**EXERCISE AIM**
Report every line of the records that contains the word "安らぎを見つけるための三部作".

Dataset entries
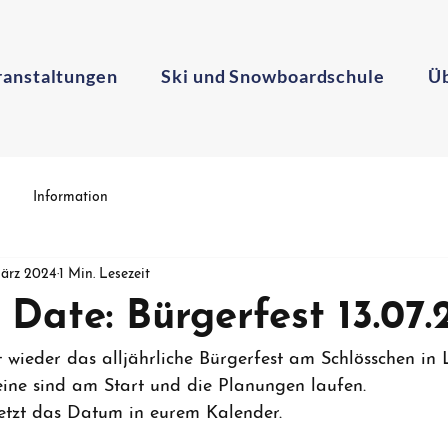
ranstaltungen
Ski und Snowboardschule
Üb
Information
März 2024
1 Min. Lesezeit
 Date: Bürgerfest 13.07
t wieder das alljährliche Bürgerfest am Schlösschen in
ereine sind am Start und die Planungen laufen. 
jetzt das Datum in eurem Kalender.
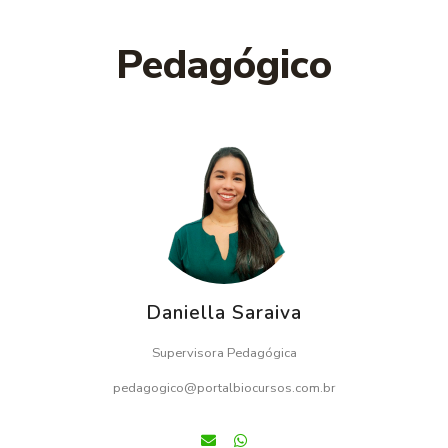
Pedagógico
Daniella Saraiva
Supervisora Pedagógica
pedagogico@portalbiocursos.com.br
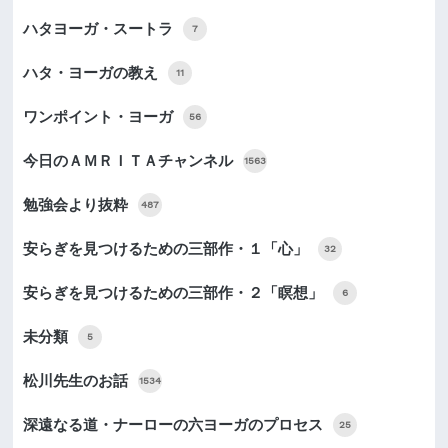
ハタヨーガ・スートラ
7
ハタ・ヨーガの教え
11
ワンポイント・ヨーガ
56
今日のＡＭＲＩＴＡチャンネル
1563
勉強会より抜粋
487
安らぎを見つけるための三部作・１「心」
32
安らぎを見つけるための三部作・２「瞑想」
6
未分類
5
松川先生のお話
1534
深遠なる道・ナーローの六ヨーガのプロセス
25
* * *
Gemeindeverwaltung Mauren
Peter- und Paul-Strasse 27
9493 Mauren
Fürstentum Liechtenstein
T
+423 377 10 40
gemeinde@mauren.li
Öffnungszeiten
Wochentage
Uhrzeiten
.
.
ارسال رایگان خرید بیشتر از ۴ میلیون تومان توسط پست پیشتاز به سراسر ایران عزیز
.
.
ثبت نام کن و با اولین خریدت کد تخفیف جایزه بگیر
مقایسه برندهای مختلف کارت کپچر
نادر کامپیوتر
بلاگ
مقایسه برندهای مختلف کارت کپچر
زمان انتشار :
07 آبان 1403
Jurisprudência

**FINISHED EXERCISE**
安らぎを見つけるための三部作・１「心」
安らぎを見つけるための三部作・２「瞑想」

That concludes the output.